---------- RECORDS FOR THE EXERCISE ----------
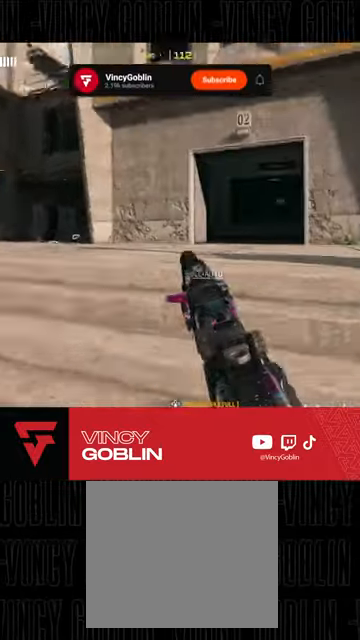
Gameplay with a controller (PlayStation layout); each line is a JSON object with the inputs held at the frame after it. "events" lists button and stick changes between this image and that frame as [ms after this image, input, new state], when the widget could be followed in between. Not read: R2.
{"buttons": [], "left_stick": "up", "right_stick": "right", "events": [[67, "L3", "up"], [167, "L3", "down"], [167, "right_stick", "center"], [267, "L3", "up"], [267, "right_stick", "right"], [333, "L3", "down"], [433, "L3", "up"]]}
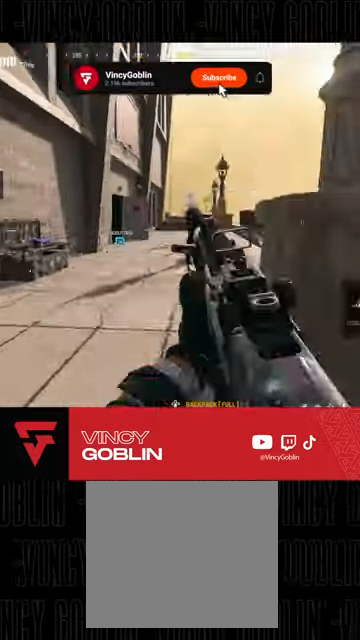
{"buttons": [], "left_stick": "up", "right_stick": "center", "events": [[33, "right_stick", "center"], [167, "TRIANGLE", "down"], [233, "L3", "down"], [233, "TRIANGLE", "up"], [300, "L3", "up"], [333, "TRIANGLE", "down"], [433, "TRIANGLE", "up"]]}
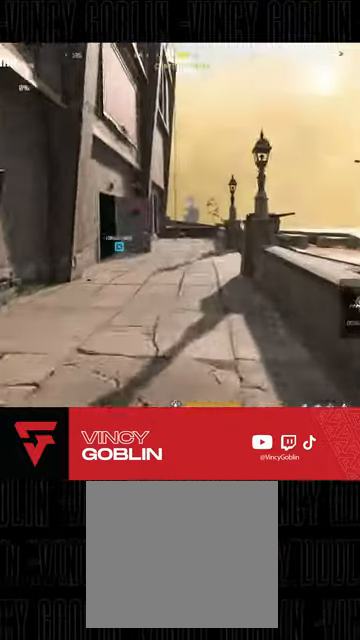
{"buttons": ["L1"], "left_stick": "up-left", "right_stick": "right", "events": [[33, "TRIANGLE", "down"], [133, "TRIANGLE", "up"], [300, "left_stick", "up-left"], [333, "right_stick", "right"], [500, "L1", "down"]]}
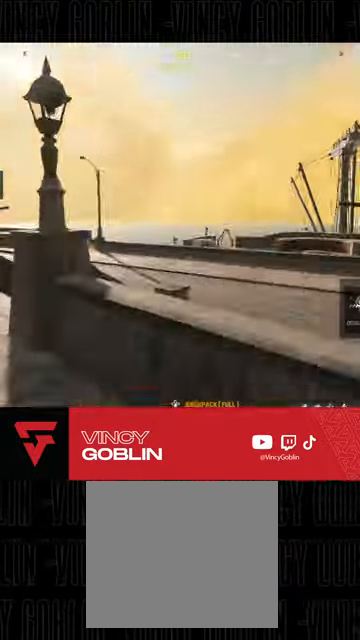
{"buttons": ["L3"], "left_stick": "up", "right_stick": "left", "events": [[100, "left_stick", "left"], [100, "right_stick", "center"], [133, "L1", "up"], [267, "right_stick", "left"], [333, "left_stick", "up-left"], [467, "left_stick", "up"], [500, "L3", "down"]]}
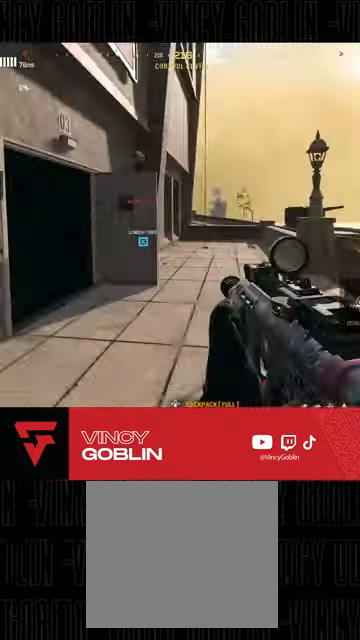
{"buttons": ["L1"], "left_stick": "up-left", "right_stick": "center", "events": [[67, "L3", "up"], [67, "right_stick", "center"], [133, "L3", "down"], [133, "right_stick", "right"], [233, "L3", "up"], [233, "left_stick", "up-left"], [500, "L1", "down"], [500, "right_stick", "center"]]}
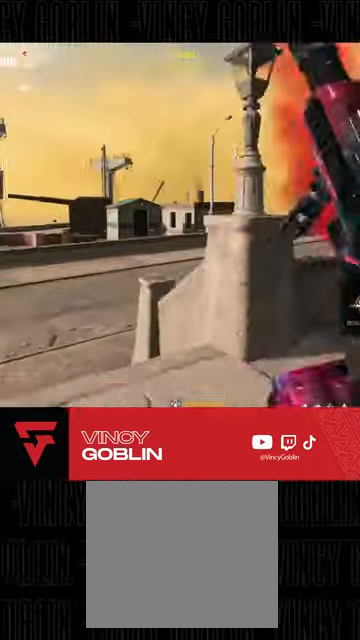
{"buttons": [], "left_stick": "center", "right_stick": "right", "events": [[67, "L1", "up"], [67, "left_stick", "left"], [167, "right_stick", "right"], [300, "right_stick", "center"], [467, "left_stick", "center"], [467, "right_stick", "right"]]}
----------
## WHAT TO DO
When restating the records word for word, omit any picture they contain.

## WRITTEN ANSWER
Gameplay with a controller (PlayStation layout); each line is a JSON object with the inputs held at the frame after it. "events" lists button and stick changes between this image and that frame as [ms after this image, input, new state], when the widget could be followed in between. Not read: R2.
{"buttons": [], "left_stick": "up", "right_stick": "right", "events": [[67, "L3", "up"], [167, "L3", "down"], [167, "right_stick", "center"], [267, "L3", "up"], [267, "right_stick", "right"], [333, "L3", "down"], [433, "L3", "up"]]}
{"buttons": [], "left_stick": "up", "right_stick": "center", "events": [[33, "right_stick", "center"], [167, "TRIANGLE", "down"], [233, "L3", "down"], [233, "TRIANGLE", "up"], [300, "L3", "up"], [333, "TRIANGLE", "down"], [433, "TRIANGLE", "up"]]}
{"buttons": ["L1"], "left_stick": "up-left", "right_stick": "right", "events": [[33, "TRIANGLE", "down"], [133, "TRIANGLE", "up"], [300, "left_stick", "up-left"], [333, "right_stick", "right"], [500, "L1", "down"]]}
{"buttons": ["L3"], "left_stick": "up", "right_stick": "left", "events": [[100, "left_stick", "left"], [100, "right_stick", "center"], [133, "L1", "up"], [267, "right_stick", "left"], [333, "left_stick", "up-left"], [467, "left_stick", "up"], [500, "L3", "down"]]}
{"buttons": ["L1"], "left_stick": "up-left", "right_stick": "center", "events": [[67, "L3", "up"], [67, "right_stick", "center"], [133, "L3", "down"], [133, "right_stick", "right"], [233, "L3", "up"], [233, "left_stick", "up-left"], [500, "L1", "down"], [500, "right_stick", "center"]]}
{"buttons": [], "left_stick": "center", "right_stick": "right", "events": [[67, "L1", "up"], [67, "left_stick", "left"], [167, "right_stick", "right"], [300, "right_stick", "center"], [467, "left_stick", "center"], [467, "right_stick", "right"]]}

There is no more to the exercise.